Anyway - I got lucky tonight. The stupidity was falling like drops of the summer rain - big, fat drops that splat against the windshield and make you think that hail is coming.
I'm already running late for rehearsal when I hit the parking lot, but I see I guy go into the door ahead of me waving a piece of paper. That invariably means "a list."
I pray that there's no line and that he's got it together and it isn't something like six complicated frappuccinos.
Well, there's no line at least.
I get inside and he's got what looks like a credit card slip from a restaurant with some spidery writing on it slapped on the counter. Two baristas are peering at it and he's arguing with them. This ain't good.
Being of curious mind, I leaned in. This was one of those yellow receipt tape piece of paper, with what could have been hieroglyphics or Sanskrit on it. I was four feet away and I couldn't make out anything.
It looked like the sort of writing you do when you're desperate to take a message and you grab the first piece of paper you can find - and then the last, dried-up, nasty pen that's been standing upside down, without a cap in the 1984 World's Fair coffee mug on your desk. It sort of works, sort of doesn't and you get this scratchy, half-ink, half-line impression on the paper that the person who wrote it might understand - but no one else does.
They're trying to decipher what the hell he's asking for - "Does this mean they just want three shots of espresso?" or "Is that a white chocolate mocha or a white chocolate frappuccino?"
The boy, who's wearing swim trunks and flip flop and is tracking sand all over the place shrugs once and goes "That's what it says. I don't know. I don't drink Starbucks."
They try to help - quizzing him - "Did it sound like they wanted a mocha? A frappuccino? Do they usually get this cup? What?"
He just stands there and looks dumb. Probably is dumb. Whoever sent him is dumber a) trusting him and b) for not being able to write clear instructions. They probably don't even know what THEIR drinks are either.
Whenever I send someone to get Starbucks for me, I either text it to them, or write it out VERY CLEARLY on a Post-It. I take no chances. I've never been disappointed.
Sending a chicken-scratch note with a half-witted himbot who doesn't know mocha from moo juice is buying a ticket on fast train to Unhappytown. And these folks sure did. I heard later that they called to complain.
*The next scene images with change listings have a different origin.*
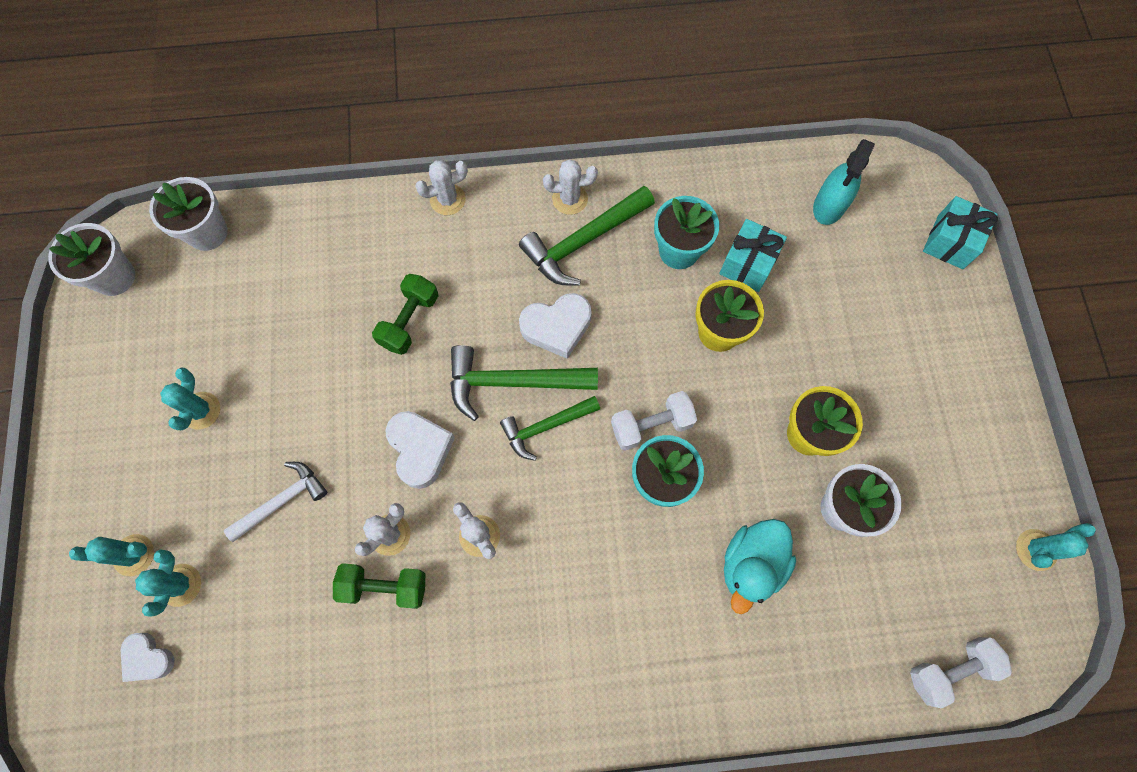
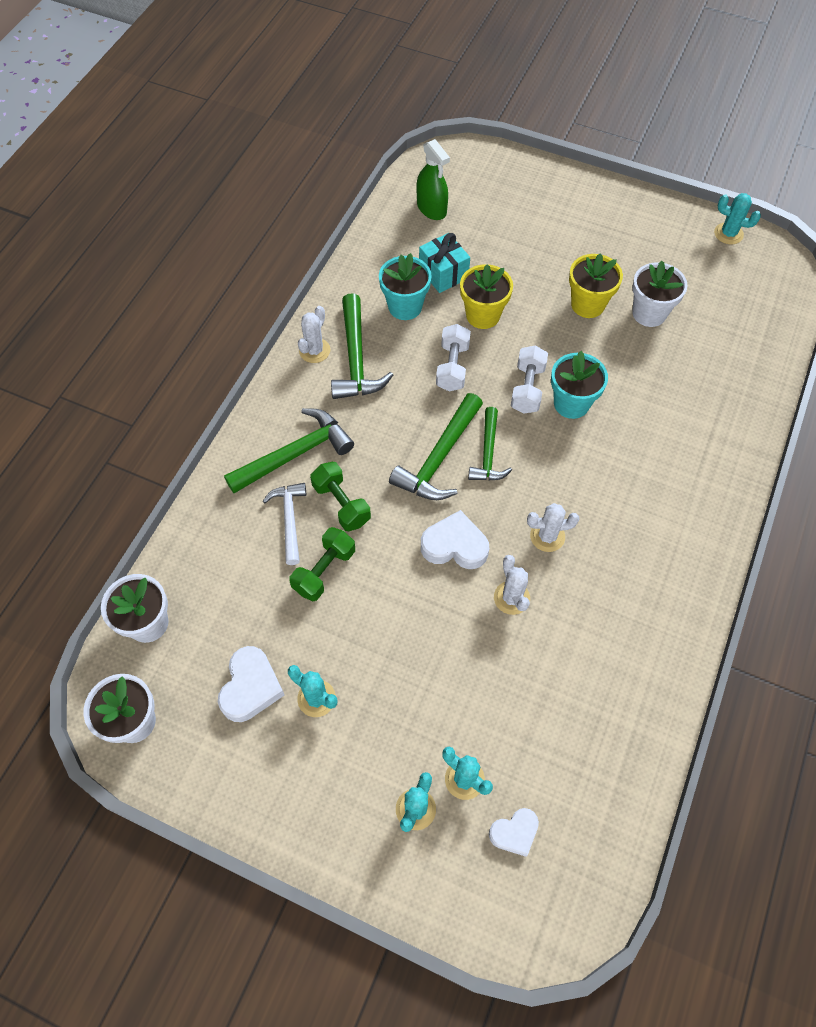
camera: 60 degrees left, 10 degrees down
white hammer [224,462,327,542] -> white hammer moved to [263,483,306,565]
green dumbbell [333,563,425,609] -> green dumbbell moved to [289,527,355,601]
white cactus [415,160,468,215] -> none
white heart [519,293,592,359] -> white heart moved to [218,646,284,722]
turquoise duck [724,519,796,614] -> none
turquoise spray bottle [813,139,875,225] -> green spray bottle [417,139,450,220]
white dumbbell [910,637,1012,709] -> white dumbbell moved to [436,324,471,391]
turquoise gift [923,196,998,269] -> none
turquoise cactus [1016,523,1096,571] -> turquoise cactus turned 60 degrees counterclockwise [714,193,761,244]
none -> green hammer [224,408,354,493]

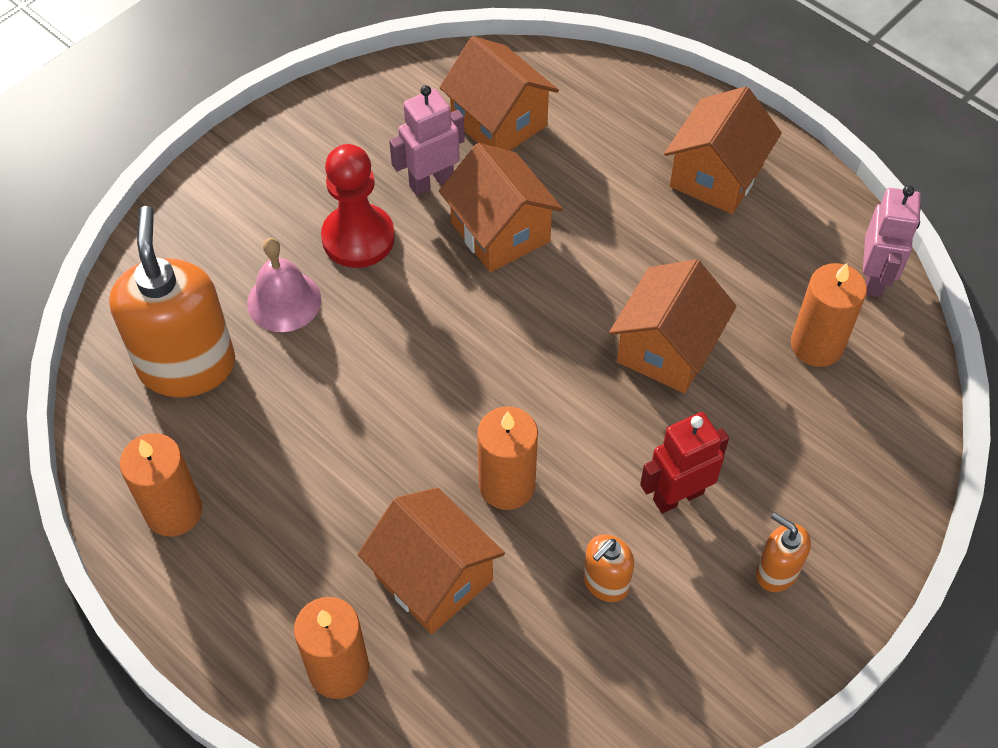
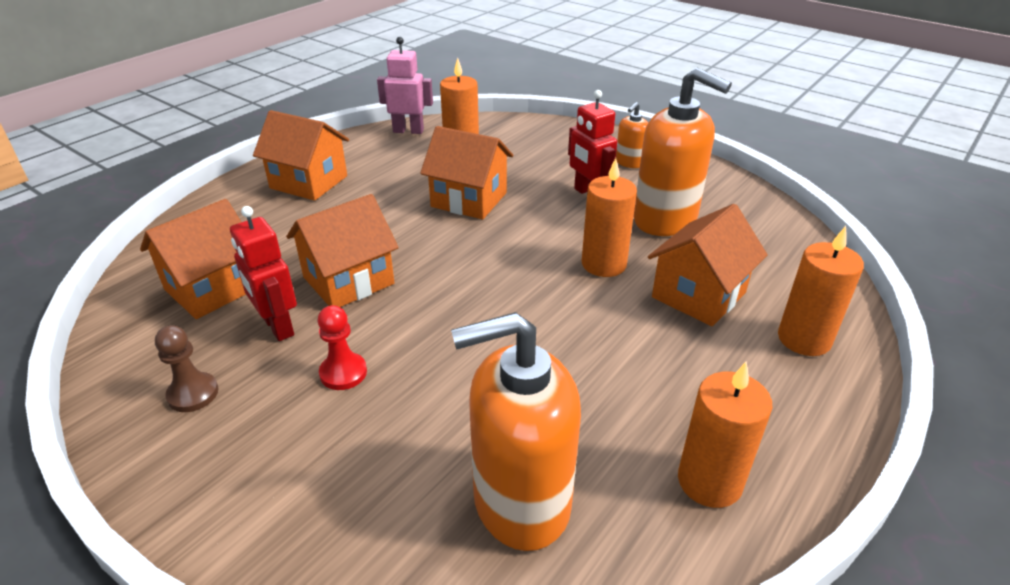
camera: 95 degrees left, 20 degrees down
pink bell [247,238,321,332] -> none
red pawn [321,144,395,268] -> red pawn [318,305,367,390], size x0.60
pink robot [389,85,465,196] -> red robot [230,206,297,341]
orange soap dispenser [583,534,634,602] -> orange soap dispenser [634,68,732,236], size x2.12
none -> brown pawn [155,325,218,412]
What the hell did they expect?
1) You don't know what you drink.
2) You can't take the time to write it down in a fashion that normal people can read
3) Said messenger has zero familiarity with the product
4) You don't bother to confirm that the messenger even comprehends the order
5) The messenger you sent isn't even bright enough to use a cell phone to call and confirm
6) Yet, this failure is somehow the barista's fault - because they can't read your mind? (if said mind exists!)
Sigh. Just another night at Starbucks.

As a partner, this is thoroughly amusing. You're a very talented writer. Thank you for creating this site. We enjoy regulars that understand :) Hope your musical goes well.